Generalizzare è sempre sbagliato, sembra il ritornello del “piove, governo ladro” per far sfogare l’indignazione della gente contro il marcio nel Palazzo. Ma tolto il facile qualunquismo dalla discussione, resta l’indignazione, che è autentica, fondata e soprattutto crescente fra i cittadini.

L’appena esplosa inchiesta “appalti a Firenze”, com’è ormai battezzata, arriva dopo un giro d’Italia di scandali che scoppiano quando meno te l’aspetti. Uno non fa in tempo a girarsi, e a girare la pagina del giornale, che scopre ogni genere d’accusa di corruzione dilagante. E a poco serve la solita premessa che tutti sono presunti innocenti fino a sentenza contraria e definitiva.

Il ministro Maurizio Lupi non è neppure indagato, eppure il sottosegretario Graziano Delrio dice che sta valutando le dimissioni, come le opposizioni esigono perché sfiorato nell’inchiesta. Lui, il ministro, nega la volontà di abbandonare il governo e si prepara a dimostrare che è estraneo alla vicenda: “Mai chiesto favori per mio figlio”, risponde a chi li tira in ballo.

Non c’è, dunque, alcun reato nel caso specifico. C’è una questione di opportunità e di credibilità che non dovrebbe mai sfuggire a chi fa politica. Chi governa non solo dev’essere, ma anche apparire come allergico ai condizionamenti di qualunque tipo. Il che non significa pretendere la santità, che non è di questo mondo, da chi amministra lo Stato ai più vari livelli. Solo si chiede che svolga la sua funzione con rigore e senza ombre. E, nel caso incandescente di Lupi, che spieghi con parole chiare e semplici il perché dei presunti favori (lavoro e regali) che dall’inchiesta fiorentina emergerebbero a beneficio del figlio. Gli italiani sono grandicelli abbastanza per ascoltare e per capire.

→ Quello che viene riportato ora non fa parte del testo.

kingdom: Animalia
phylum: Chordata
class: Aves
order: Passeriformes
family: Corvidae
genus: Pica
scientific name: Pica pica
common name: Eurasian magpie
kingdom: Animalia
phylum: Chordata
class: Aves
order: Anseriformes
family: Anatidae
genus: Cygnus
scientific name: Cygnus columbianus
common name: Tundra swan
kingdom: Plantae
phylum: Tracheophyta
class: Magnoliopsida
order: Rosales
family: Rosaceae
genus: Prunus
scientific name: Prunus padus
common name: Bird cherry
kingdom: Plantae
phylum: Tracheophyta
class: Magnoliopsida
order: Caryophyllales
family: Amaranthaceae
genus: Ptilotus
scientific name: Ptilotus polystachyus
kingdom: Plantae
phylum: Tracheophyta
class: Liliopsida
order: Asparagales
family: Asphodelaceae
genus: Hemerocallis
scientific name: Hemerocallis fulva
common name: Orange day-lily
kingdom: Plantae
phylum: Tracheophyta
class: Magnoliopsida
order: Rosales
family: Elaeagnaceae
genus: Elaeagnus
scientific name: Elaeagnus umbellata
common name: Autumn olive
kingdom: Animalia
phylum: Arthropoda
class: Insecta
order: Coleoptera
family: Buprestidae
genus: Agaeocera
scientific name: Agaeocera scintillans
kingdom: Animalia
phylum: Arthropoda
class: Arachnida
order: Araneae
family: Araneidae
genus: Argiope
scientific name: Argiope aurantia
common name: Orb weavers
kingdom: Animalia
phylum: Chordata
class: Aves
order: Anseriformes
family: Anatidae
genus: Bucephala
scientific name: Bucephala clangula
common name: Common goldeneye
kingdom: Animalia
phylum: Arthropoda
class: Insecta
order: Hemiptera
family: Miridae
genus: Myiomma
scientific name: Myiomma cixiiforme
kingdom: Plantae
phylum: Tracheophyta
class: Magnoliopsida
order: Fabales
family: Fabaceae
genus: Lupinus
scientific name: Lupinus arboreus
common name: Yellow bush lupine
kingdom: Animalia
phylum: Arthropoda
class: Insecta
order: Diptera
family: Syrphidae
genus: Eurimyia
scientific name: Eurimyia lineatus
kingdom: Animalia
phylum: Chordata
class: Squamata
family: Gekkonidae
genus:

Ma il fiume che comincia a scorrere dalle carte giudiziarie sulle opere pubbliche pone soprattutto due questioni: il dovere di non rinviare più la legge anti-corruzione, inasprendo le pene e dando certezza della loro applicazione. E il diritto della gente a rivendicare il valore dell’onestà, che non è passato di moda, ma è la base per ricostruire con giustizia e con onore il futuro stesso dell’Italia.